TESTO FORNITO:
In tale ottica, il presente lavoro si propone di ricostruire ed analizzare la storia delle relazioni
bilaterali tra l‟Italia e la Grande Jamahiriyya Libica in due importanti fasi della storia recente
della Libia di Gheddafi che hanno condotto il regime rivoluzionario di Tripoli ad una
progressiva revisione della propria politica estera, nonché ad un graduale reinserimento, da
stato paria per eccellenza, nella comunità internazionale.
La prima fase è quella dell'isolamento diplomatico ed economico della Jamahiriyya che
sfociò, nell‟aprile 1992, nell'adozione di sanzioni multilaterali da parte del Consiglio di
Sicurezza delle Nazioni Unite, in risposta al presunto coinvolgimento libico nell'attentato di
Lockerbie del 1989.

DESCRIZIONE DEL COMPITO: Riassumi in due frasi il testo sulle relazioni tra l'Italia e la Libia di Gheddafi.

RECORD MEMORIZZATI:
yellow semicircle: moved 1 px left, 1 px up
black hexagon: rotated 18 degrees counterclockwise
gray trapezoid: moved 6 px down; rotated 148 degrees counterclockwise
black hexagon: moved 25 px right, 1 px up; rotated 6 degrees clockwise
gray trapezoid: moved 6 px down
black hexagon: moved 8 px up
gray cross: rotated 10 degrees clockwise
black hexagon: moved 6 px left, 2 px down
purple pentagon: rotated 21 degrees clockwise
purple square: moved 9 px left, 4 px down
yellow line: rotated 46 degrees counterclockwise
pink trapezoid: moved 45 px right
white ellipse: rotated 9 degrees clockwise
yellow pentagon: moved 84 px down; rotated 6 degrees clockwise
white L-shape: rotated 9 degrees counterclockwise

...

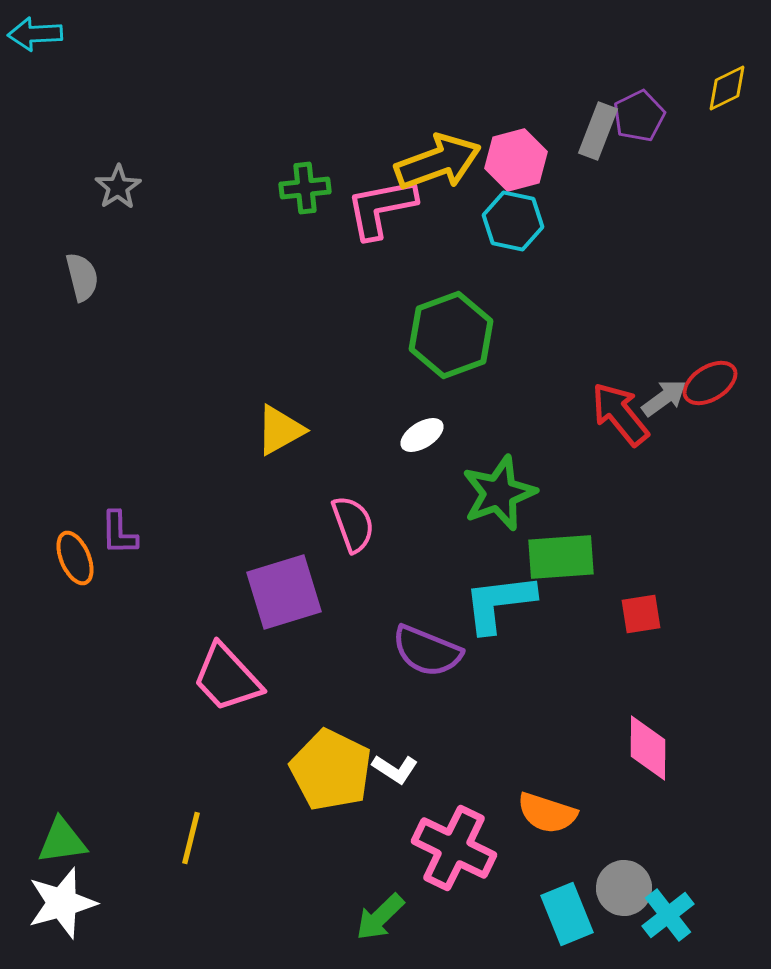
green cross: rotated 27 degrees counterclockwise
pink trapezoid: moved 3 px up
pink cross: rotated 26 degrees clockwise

RISPOSTA FINALE: Il lavoro si propone di ricostruire e analizzare la storia delle relazioni bilaterali tra l'Italia e la Grande Jamahiriyya Libica in due fasi che portarono il regime di Tripoli a rivedere progressivamente la propria politica estera e a reinserirsi gradualmente nella comunità internazionale. La prima fase è quella dell'isolamento diplomatico ed economico della Jamahiriyya, sfociato nell'aprile 1992 nelle sanzioni multilaterali del Consiglio di Sicurezza delle Nazioni Unite in risposta al presunto coinvolgimento libico nell'attentato di Lockerbie del 1989.